#### JOB
Which of the lines below holds the string "RencontresLocales"? Copy every line that does.

[Collected data]

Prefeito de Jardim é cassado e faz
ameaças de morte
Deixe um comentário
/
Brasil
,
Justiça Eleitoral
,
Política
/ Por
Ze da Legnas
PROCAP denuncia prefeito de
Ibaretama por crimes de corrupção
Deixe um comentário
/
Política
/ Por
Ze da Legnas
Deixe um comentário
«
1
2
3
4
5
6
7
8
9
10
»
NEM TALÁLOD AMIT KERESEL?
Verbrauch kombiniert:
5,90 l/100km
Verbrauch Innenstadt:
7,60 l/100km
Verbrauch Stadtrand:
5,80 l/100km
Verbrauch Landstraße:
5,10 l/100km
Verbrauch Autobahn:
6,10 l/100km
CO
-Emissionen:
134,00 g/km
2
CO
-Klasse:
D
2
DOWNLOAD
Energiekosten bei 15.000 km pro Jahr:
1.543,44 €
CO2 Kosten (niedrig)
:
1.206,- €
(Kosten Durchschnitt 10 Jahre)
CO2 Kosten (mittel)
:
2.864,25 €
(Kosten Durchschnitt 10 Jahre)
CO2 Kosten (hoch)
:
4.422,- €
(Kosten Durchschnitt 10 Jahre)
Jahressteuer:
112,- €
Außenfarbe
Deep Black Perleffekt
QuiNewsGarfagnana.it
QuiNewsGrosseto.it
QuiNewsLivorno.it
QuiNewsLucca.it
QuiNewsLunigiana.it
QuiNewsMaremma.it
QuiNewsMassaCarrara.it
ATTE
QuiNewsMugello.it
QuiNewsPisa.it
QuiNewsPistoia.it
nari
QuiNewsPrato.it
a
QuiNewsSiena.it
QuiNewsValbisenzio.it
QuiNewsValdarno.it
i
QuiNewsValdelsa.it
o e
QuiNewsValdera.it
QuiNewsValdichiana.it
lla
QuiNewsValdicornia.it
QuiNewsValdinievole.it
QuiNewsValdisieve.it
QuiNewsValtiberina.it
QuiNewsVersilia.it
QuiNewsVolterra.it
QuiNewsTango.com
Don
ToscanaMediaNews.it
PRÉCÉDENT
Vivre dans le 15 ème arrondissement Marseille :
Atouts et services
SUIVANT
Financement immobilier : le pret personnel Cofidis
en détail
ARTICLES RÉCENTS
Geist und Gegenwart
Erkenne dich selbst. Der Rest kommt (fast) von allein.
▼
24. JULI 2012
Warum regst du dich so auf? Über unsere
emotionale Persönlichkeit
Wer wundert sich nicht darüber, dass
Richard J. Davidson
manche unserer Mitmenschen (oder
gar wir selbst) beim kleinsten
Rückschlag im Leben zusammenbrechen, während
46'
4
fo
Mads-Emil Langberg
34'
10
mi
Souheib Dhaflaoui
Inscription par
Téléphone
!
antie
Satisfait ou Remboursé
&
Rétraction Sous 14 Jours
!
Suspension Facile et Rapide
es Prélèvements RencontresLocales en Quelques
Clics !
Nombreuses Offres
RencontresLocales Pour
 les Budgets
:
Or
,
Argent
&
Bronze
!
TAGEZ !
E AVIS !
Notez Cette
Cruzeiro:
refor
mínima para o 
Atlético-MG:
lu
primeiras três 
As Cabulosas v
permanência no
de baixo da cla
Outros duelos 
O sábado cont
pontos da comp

#### SOLUTION TO THIS TASK
es Prélèvements RencontresLocales en Quelques
RencontresLocales Pour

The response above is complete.